■ WORK TO BE COMPLETED ■
Please gather every line below that contains the word "radius". Case counts.

[Stored entries]
________________________
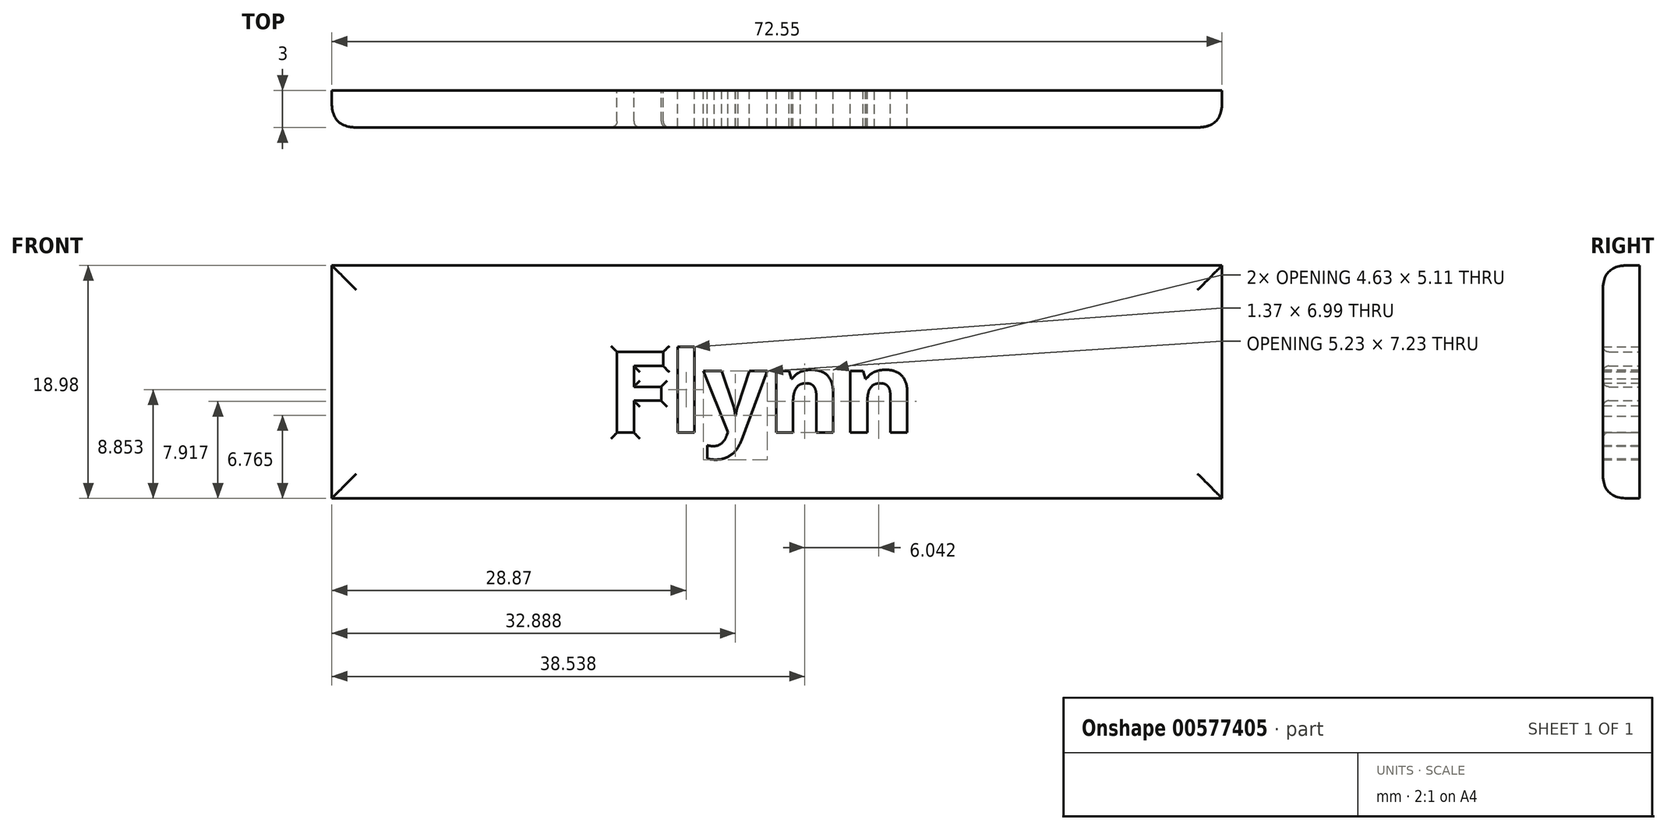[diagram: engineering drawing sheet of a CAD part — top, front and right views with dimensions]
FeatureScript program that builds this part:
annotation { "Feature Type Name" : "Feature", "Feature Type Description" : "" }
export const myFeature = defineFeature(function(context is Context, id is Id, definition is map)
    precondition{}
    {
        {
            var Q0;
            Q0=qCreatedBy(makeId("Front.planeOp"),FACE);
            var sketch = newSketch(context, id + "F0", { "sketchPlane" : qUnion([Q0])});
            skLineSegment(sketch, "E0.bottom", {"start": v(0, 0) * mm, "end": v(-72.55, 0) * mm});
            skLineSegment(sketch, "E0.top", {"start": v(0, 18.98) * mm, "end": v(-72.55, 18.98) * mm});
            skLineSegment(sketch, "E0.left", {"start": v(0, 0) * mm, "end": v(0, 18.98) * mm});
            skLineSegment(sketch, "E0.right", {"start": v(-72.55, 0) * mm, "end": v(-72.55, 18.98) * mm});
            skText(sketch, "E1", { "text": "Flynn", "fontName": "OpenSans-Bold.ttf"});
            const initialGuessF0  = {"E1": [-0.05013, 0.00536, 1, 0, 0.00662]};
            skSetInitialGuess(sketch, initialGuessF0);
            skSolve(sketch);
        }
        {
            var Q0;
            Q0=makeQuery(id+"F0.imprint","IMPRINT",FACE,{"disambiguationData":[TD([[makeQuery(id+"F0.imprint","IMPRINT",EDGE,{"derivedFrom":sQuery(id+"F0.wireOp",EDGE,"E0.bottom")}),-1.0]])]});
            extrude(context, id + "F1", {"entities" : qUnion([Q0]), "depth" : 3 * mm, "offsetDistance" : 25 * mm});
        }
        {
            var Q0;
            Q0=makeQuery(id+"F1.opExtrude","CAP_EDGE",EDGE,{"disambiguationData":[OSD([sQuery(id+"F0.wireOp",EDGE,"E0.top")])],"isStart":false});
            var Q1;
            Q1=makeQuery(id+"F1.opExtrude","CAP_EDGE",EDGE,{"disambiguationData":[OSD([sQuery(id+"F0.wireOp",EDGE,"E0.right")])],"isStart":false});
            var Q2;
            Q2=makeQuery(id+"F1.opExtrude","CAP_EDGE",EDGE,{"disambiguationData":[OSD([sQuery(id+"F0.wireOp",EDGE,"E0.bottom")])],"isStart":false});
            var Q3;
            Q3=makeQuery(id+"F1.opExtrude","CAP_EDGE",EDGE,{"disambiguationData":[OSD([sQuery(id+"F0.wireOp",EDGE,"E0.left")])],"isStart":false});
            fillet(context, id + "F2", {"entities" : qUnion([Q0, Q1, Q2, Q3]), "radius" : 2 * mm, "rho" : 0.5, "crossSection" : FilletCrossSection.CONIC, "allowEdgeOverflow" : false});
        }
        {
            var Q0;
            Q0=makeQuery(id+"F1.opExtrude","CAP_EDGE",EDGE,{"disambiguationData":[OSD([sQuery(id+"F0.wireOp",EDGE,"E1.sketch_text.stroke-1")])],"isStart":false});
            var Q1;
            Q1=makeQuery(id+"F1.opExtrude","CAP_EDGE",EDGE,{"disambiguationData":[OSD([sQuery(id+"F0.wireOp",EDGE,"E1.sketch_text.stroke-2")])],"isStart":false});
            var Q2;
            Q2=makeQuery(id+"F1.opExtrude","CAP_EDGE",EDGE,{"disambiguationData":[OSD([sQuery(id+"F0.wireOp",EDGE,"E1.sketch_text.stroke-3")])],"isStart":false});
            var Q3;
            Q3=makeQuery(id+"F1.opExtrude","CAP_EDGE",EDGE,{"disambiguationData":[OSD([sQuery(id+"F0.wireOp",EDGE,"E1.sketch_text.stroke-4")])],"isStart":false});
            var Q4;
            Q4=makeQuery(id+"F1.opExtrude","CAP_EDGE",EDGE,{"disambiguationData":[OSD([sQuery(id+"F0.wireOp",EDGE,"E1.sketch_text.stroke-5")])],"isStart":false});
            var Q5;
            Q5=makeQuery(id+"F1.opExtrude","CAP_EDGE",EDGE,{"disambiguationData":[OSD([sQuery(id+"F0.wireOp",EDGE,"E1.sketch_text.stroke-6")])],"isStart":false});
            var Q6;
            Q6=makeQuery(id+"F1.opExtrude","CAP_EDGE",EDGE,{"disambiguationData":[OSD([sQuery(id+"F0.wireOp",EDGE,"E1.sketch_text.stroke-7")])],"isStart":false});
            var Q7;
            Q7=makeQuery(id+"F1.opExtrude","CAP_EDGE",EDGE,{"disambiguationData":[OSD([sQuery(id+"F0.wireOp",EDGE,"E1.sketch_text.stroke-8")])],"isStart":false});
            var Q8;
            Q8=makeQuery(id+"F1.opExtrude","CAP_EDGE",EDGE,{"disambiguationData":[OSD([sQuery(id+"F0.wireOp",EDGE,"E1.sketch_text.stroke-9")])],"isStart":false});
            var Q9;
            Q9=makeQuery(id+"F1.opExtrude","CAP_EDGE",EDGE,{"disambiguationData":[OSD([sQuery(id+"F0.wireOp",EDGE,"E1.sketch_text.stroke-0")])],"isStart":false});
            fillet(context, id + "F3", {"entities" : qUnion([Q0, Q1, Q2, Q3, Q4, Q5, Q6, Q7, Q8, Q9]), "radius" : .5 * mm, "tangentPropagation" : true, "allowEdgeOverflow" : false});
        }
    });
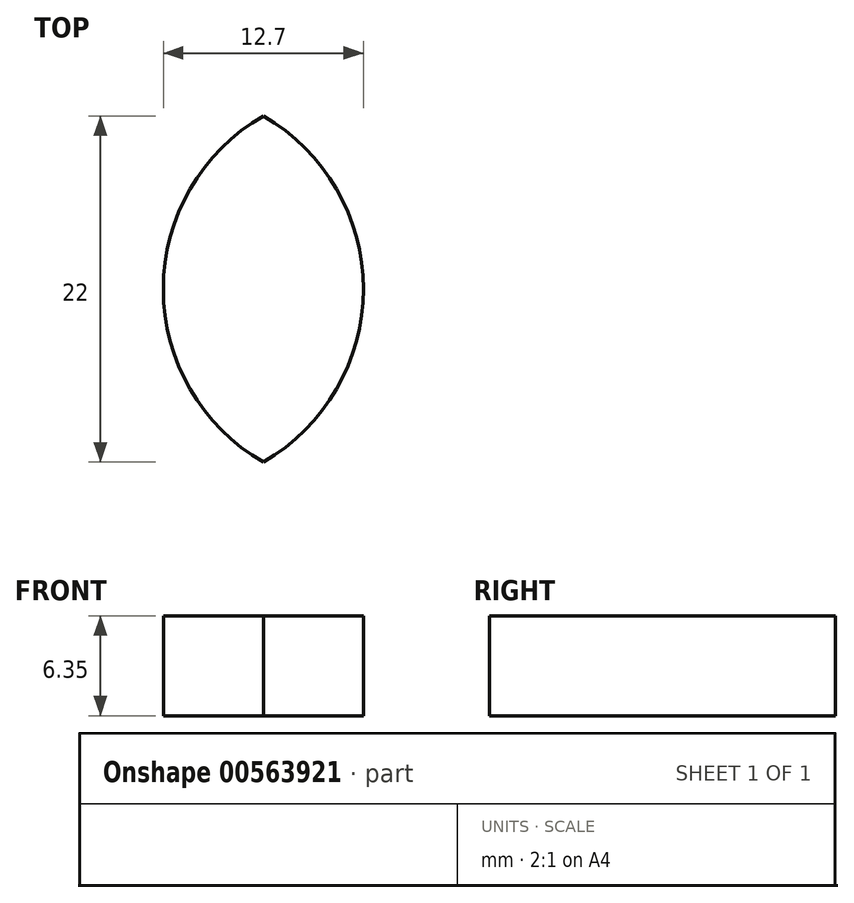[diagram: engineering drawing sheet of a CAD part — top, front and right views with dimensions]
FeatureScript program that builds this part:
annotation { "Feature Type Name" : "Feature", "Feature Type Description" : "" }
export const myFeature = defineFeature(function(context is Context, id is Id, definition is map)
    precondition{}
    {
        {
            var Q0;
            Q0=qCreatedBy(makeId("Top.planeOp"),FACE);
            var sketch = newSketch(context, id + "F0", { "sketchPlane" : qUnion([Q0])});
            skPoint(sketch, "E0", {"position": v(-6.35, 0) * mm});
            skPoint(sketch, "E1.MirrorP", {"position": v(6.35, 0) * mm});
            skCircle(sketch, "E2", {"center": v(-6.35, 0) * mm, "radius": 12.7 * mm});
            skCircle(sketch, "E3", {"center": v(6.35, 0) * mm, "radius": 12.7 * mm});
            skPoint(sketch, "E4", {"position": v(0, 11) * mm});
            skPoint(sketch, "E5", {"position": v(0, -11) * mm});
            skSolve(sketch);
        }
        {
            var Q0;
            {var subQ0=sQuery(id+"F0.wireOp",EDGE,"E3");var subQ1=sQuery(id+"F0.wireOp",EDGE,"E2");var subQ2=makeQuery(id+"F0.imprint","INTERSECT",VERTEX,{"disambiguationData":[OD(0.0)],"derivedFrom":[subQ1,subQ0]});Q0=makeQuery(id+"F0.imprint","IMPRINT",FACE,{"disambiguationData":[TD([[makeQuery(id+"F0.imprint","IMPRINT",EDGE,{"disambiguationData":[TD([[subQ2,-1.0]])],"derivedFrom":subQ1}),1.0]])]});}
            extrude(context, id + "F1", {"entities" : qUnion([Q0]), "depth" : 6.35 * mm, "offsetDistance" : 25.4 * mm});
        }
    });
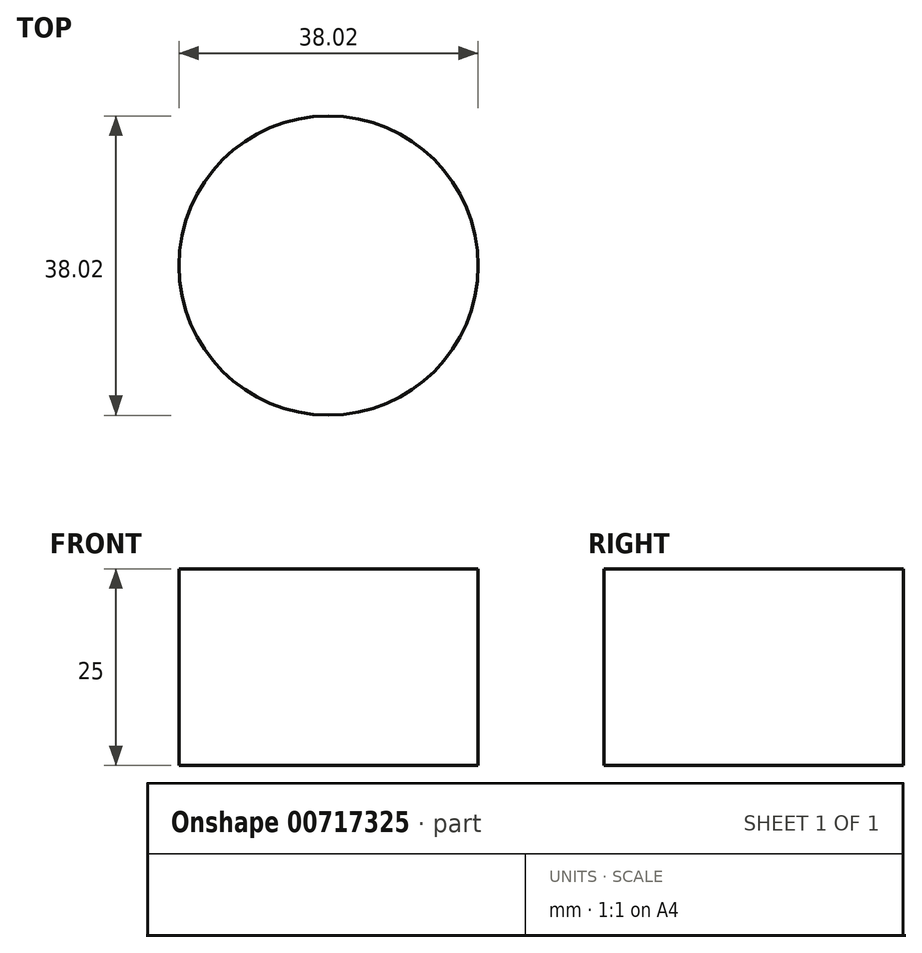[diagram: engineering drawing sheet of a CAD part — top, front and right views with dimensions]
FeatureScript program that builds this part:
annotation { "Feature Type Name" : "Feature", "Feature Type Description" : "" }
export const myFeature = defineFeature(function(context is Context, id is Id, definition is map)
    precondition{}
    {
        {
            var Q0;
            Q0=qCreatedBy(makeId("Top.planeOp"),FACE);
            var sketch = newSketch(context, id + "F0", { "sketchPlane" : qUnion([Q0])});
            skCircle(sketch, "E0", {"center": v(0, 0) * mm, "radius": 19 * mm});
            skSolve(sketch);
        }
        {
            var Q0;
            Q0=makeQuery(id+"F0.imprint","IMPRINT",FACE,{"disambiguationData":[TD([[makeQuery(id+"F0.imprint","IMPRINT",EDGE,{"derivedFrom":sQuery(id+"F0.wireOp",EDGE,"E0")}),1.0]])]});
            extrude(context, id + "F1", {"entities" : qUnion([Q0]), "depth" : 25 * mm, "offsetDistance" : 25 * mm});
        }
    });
________________________
■ ANSWER IN FULL ■
            fillet(context, id + "F2", {"entities" : qUnion([Q0, Q1, Q2, Q3]), "radius" : 2 * mm, "rho" : 0.5, "crossSection" : FilletCrossSection.CONIC, "allowEdgeOverflow" : false});
            fillet(context, id + "F3", {"entities" : qUnion([Q0, Q1, Q2, Q3, Q4, Q5, Q6, Q7, Q8, Q9]), "radius" : .5 * mm, "tangentPropagation" : true, "allowEdgeOverflow" : false});
            skCircle(sketch, "E2", {"center": v(-6.35, 0) * mm, "radius": 12.7 * mm});
            skCircle(sketch, "E3", {"center": v(6.35, 0) * mm, "radius": 12.7 * mm});
            skCircle(sketch, "E0", {"center": v(0, 0) * mm, "radius": 19 * mm});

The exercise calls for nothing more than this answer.